Compared to the MNIST node, the FFNode uses a lot more state to track
all tunable parameters (weight matrix elements and biases), as well as the
loss gradients corresponding to each parameter. The loss gradients must
be kept because, remember, utilizing them to actually adjust the parameters
is performed only after N samples have been evaluated, where N is the
chosen batch size in our stochastic gradient descent algorithm. If the
purpose of some of the class members here is still opaque, they will show up
later when implement backpropagation.

First, we must decide how to initialize the weights and biases of our node.
When deciding on a scheme, there are a few key principles to keep in mind.
First, the initialization must exhibit symmetry of any sort. For example,
if all the parameters are initialized to the same random value, the loss gradients
with respect to all individual parameters will be identical, and our network
will be no better than a network with a single parameter. In addition, we
do not want the parameters to be initialized such that they are too large,
or too small. Most papers that discuss weight initialization strive to ensure
that the loss gradients remain in a realm where floating point number retain
precision (in the range $[1, 2)$). The other criteria is that parameters
should generally be initialized such that they are roughly similar in magnitude.
Parameters that deviate too far from the mean are likely to either dominate
loss gradients, or produce too small a signal to contribute. Proper parameter
initialization is but a small part of addressing the larger problem common
in neural networks known as the problem of exploding and vanishing gradients.
Here, we present the implementation with a couple references if you wish to
dig deeper.

void FFNode::init(rne_t& rne)
{
    num_t sigma;
    switch (activation_)
    {
    case Activation::ReLU:
        // Kaiming He, et. al. weight initialization for ReLU networks
        // https://arxiv.org/pdf/1502.01852.pdf
        //
        // Suggests using a normal distribution with variance := 2 / n_in
        sigma = std::sqrt(2.0 / static_cast<num_t>(input_size_));
        break;
    case Activation::Softmax:
    default:
        // LeCun initialization as suggested in "Self-Normalizing Neural
        // Networks"
        // https://arxiv.org/pdf/1706.02515.pdf
        sigma = std::sqrt(1.0 / static_cast<num_t>(input_size_));
        break;
    }

    // NOTE: Unfortunately, the C++ standard does not guarantee that the results
    // obtained from a distribution function will be identical given the same
    // inputs across different compilers and platforms. A production ML
    // framework will likely implement its own distributions to provide
    // deterministic results.
    auto dist = std::normal_distribution<num_t>{0.0, sigma};

    for (num_t& w : weights_)
    {
        w = dist(rne);
    }

    // NOTE: Setting biases to zero is a common practice, as is initializing the
    // bias to a small value (e.g. on the order of 0.01).
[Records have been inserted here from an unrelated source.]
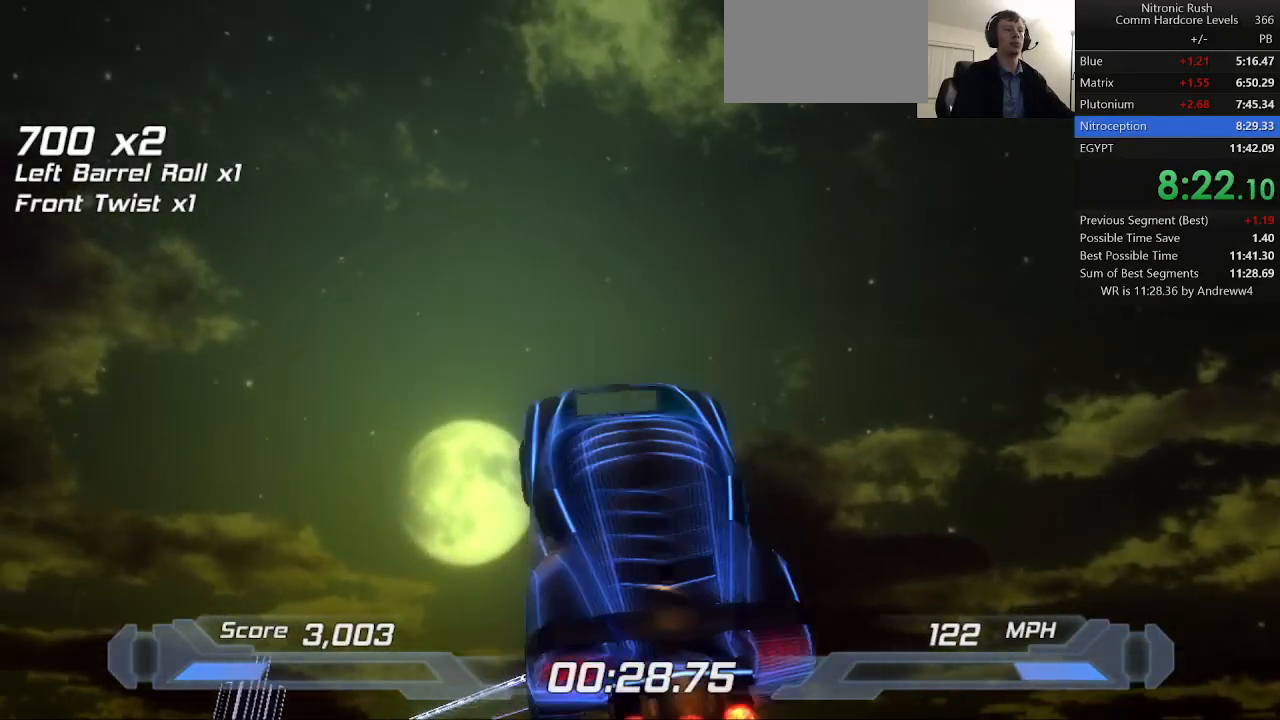
{"keys": ["a", "shift"], "events": [[350, "a", "down"]]}
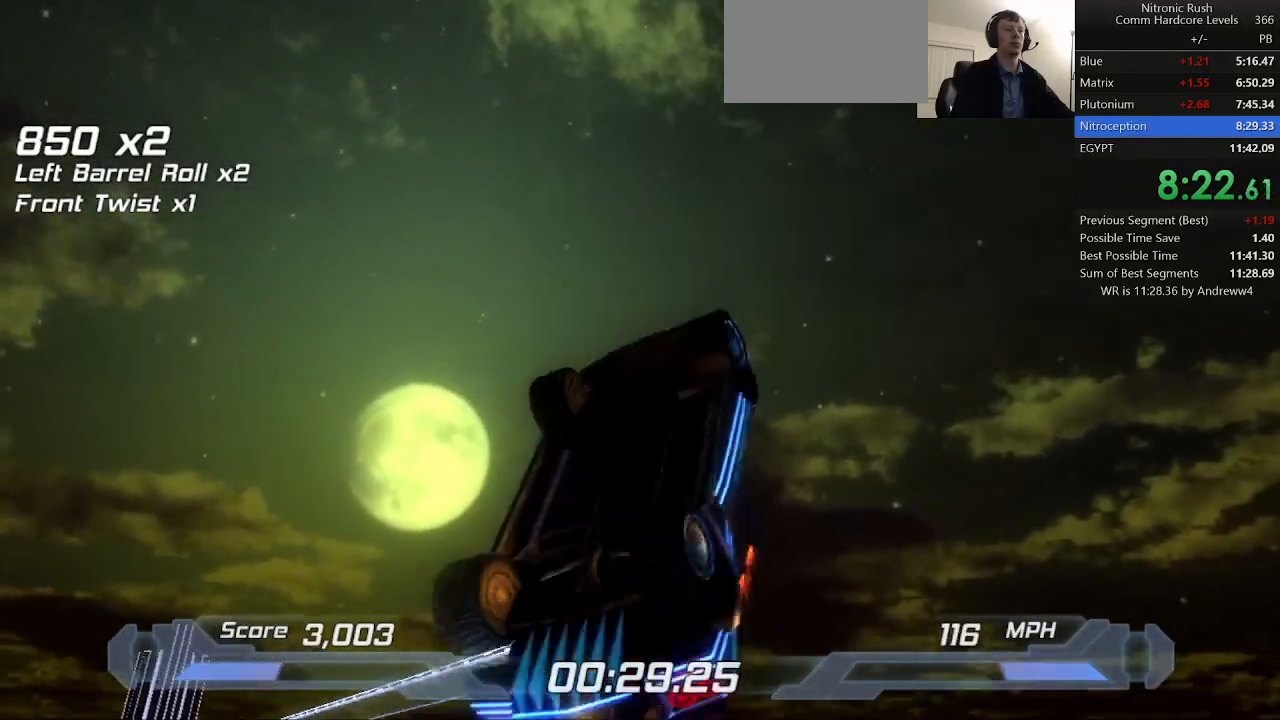
{"keys": ["shift"], "events": [[33, "a", "up"], [400, "a", "down"], [500, "a", "up"]]}
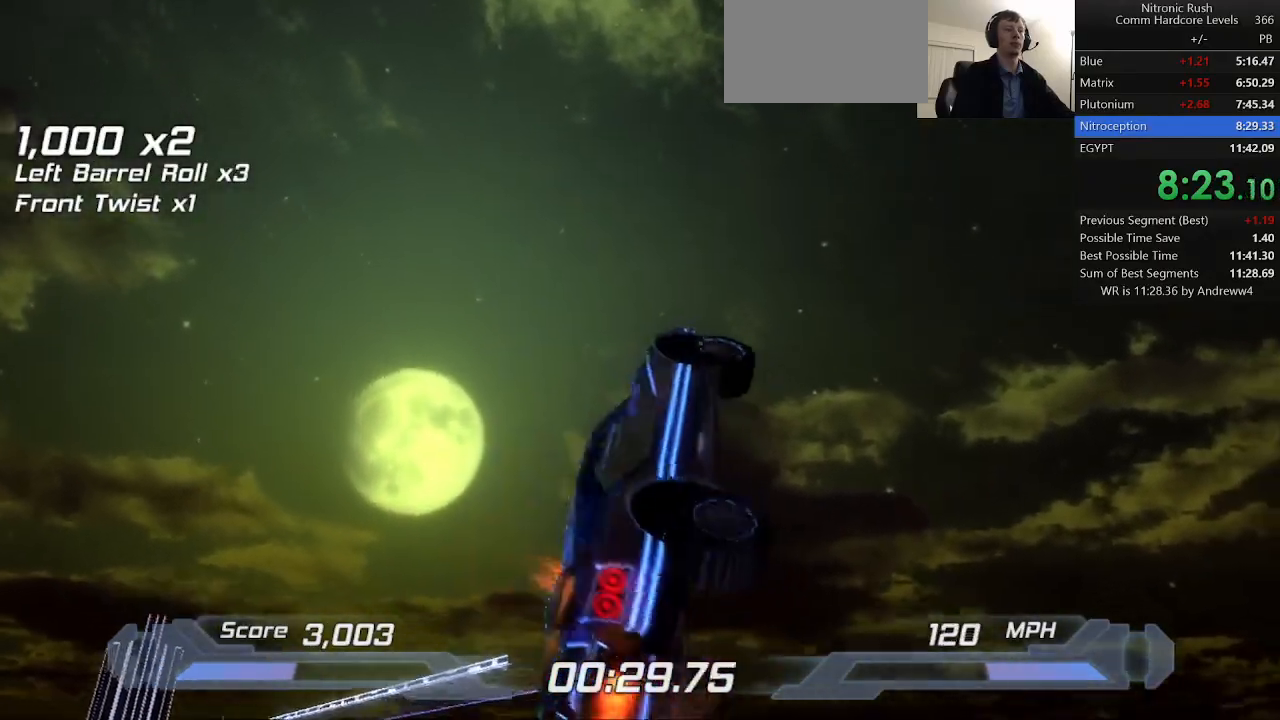
{"keys": ["d", "shift"], "events": [[417, "d", "down"]]}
It is unclear if the
    // latter produces a consistent result over the former, but the thinking is
    // that a non-zero bias will ensure that the neuron always "fires" at the
    // beginning to produce a signal.
    //
    // Here, we initialize all biases to a small number, but the reader should
    // consider experimenting with other approaches.
    for (num_t& b : biases_)
    {
        b = 0.01;
    }
}

The common theme is that the distribution of random weights scales roughly
as the inverse square root of the input vector size. This way, the distribution
of the node’s output will fall in a “nice” range with respect to floating-point
precision. Other initialization schemes are of course possible, and in some cases
critical depending on the choice of activation function.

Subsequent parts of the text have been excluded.